The Hardest Part Of Autism (for me)
- Danielle Aubin, LCSW
- 1 day ago
- 2 min read

The Hardest Part of Autism (for me)
Autism, at its core, impacts a person in two main ways: socially, and through repetitive behaviors or restricted interests (aka special interests, sensory issues, the need to stim, the need for sameness, etc.).
Not a day goes by that I don’t deeply analyze how autism affects me or which autistic trait feels most apparent in the moment. For a while now, I’ve realized that the most distressing autistic trait I experience is social in nature. Yes, it sucks to get overstimulated or to have ARFID. Those things do bother me. But what causes the most distress, day in and day out, is how difficult it is for me to navigate almost any social relationship.
As a social animal and someone with a keen interest in sociology, anthropology, psychology, human development, and related fields, I am painfully aware of how important human relationships are—and of what I’m missing because of the relationships I don’t know how to start or maintain.

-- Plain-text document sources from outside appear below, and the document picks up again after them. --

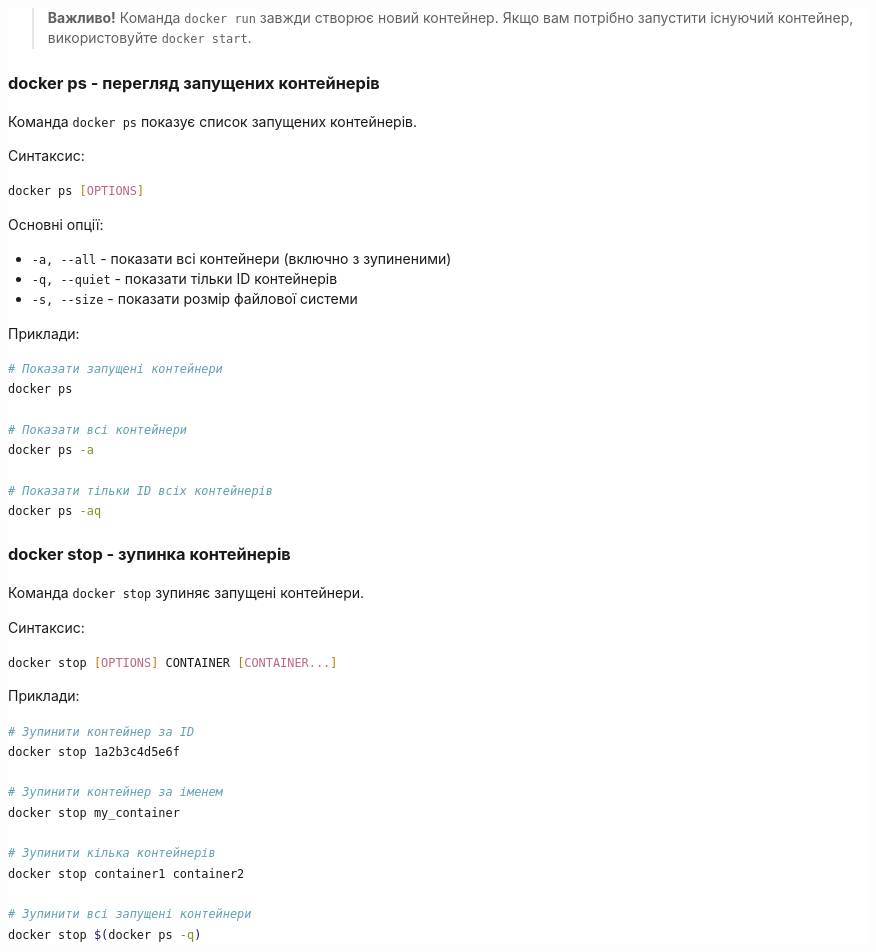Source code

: > **Важливо!** Команда `docker run` завжди створює новий контейнер. Якщо вам потрібно запустити існуючий контейнер, використовуйте `docker start`.

### docker ps - перегляд запущених контейнерів

Команда `docker ps` показує список запущених контейнерів.

Синтаксис:

```bash
docker ps [OPTIONS]
```

Основні опції:

-   `-a, --all` - показати всі контейнери (включно з зупиненими)
-   `-q, --quiet` - показати тільки ID контейнерів
-   `-s, --size` - показати розмір файлової системи

Приклади:

```bash
# Показати запущені контейнери
docker ps

# Показати всі контейнери
docker ps -a

# Показати тільки ID всіх контейнерів
docker ps -aq
```

### docker stop - зупинка контейнерів

Команда `docker stop` зупиняє запущені контейнери.

Синтаксис:

```bash
docker stop [OPTIONS] CONTAINER [CONTAINER...]
```

Приклади:

```bash
# Зупинити контейнер за ID
docker stop 1a2b3c4d5e6f

# Зупинити контейнер за іменем
docker stop my_container

# Зупинити кілька контейнерів
docker stop container1 container2

# Зупинити всі запущені контейнери
docker stop $(docker ps -q)
```
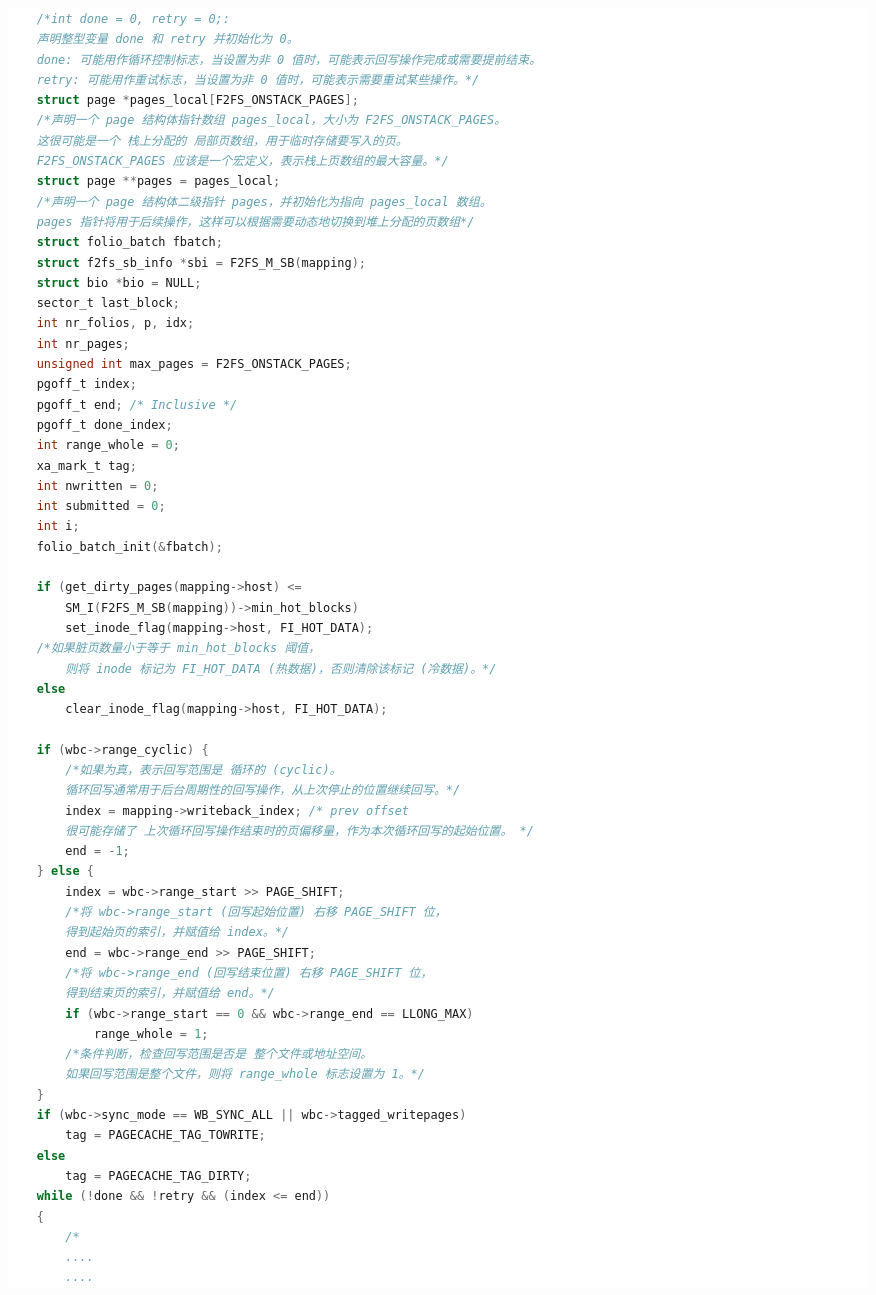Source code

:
```C
	/*int done = 0, retry = 0;: 
	声明整型变量 done 和 retry 并初始化为 0。
	done: 可能用作循环控制标志，当设置为非 0 值时，可能表示回写操作完成或需要提前结束。
	retry: 可能用作重试标志，当设置为非 0 值时，可能表示需要重试某些操作。*/
	struct page *pages_local[F2FS_ONSTACK_PAGES];
	/*声明一个 page 结构体指针数组 pages_local，大小为 F2FS_ONSTACK_PAGES。
	这很可能是一个 栈上分配的 局部页数组，用于临时存储要写入的页。 
	F2FS_ONSTACK_PAGES 应该是一个宏定义，表示栈上页数组的最大容量。*/
	struct page **pages = pages_local;
	/*声明一个 page 结构体二级指针 pages，并初始化为指向 pages_local 数组。 
	pages 指针将用于后续操作，这样可以根据需要动态地切换到堆上分配的页数组*/
	struct folio_batch fbatch;
	struct f2fs_sb_info *sbi = F2FS_M_SB(mapping);
	struct bio *bio = NULL;
	sector_t last_block;
	int nr_folios, p, idx;
	int nr_pages;
	unsigned int max_pages = F2FS_ONSTACK_PAGES;
	pgoff_t index;
	pgoff_t end; /* Inclusive */
	pgoff_t done_index;
	int range_whole = 0;
	xa_mark_t tag;
	int nwritten = 0;
	int submitted = 0;
	int i;
	folio_batch_init(&fbatch);

	if (get_dirty_pages(mapping->host) <=
	    SM_I(F2FS_M_SB(mapping))->min_hot_blocks)
		set_inode_flag(mapping->host, FI_HOT_DATA);
	/*如果脏页数量小于等于 min_hot_blocks 阈值，
		则将 inode 标记为 FI_HOT_DATA (热数据)，否则清除该标记 (冷数据)。*/
	else
		clear_inode_flag(mapping->host, FI_HOT_DATA);

	if (wbc->range_cyclic) {
		/*如果为真，表示回写范围是 循环的 (cyclic)。 
		循环回写通常用于后台周期性的回写操作，从上次停止的位置继续回写。*/
		index = mapping->writeback_index; /* prev offset
		很可能存储了 上次循环回写操作结束时的页偏移量，作为本次循环回写的起始位置。 */
		end = -1;
	} else {
		index = wbc->range_start >> PAGE_SHIFT;
		/*将 wbc->range_start (回写起始位置) 右移 PAGE_SHIFT 位，
		得到起始页的索引，并赋值给 index。*/
		end = wbc->range_end >> PAGE_SHIFT;
		/*将 wbc->range_end (回写结束位置) 右移 PAGE_SHIFT 位，
		得到结束页的索引，并赋值给 end。*/
		if (wbc->range_start == 0 && wbc->range_end == LLONG_MAX)
			range_whole = 1;
		/*条件判断，检查回写范围是否是 整个文件或地址空间。
		如果回写范围是整个文件，则将 range_whole 标志设置为 1。*/
	}
	if (wbc->sync_mode == WB_SYNC_ALL || wbc->tagged_writepages)
		tag = PAGECACHE_TAG_TOWRITE;
	else
		tag = PAGECACHE_TAG_DIRTY;
	while (!done && !retry && (index <= end)) 
	{
		/*
		....
		....
```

I’ve spent countless hours trying to crack the code, trying to interact in ways that would nurture or preserve relationships, but it feels like there’s a blind spot I can’t fill no matter how hard I try.
I’ve been told I was smart my whole life. I’m not saying that to brag; I say it to make this point: most of whatever intelligence I have has been spent trying to figure out how to interact socially. When I’m speaking to someone, I’m using so much of my brain power that I have very little left for anything else. When I look back on my life, I can see the damage. There were so many opportunities I had to pass up because I didn’t have the cognitive space to plan for the future—I was too consumed with trying to learn how to act like a human.
One of the things many people grieve with a late diagnosis is all the years spent trying to be something we never could be. All those days, years, even decades of trying to fake being allistic—trying to sustain relationships that required immense effort just to maintain—meant missing out in other areas of life. We lost years, and we can’t get them back. We can’t go back in time and say, “Hey, you’ll never achieve what you’re trying to achieve. Let it go. Dive into your special interests. Learn about autism.”
That’s not to say that learning you’re autistic solves everything—it doesn’t. I still spend an enormous amount of time trying to solve the enigma of how to interact with people and maintain connections, knowing full well it will never get easy. It’s something that will likely always occupy my brain space, a puzzle I keep having to work on. But leaving it all behind isn’t the answer either. The answer is that it’s hard—but we do it anyway.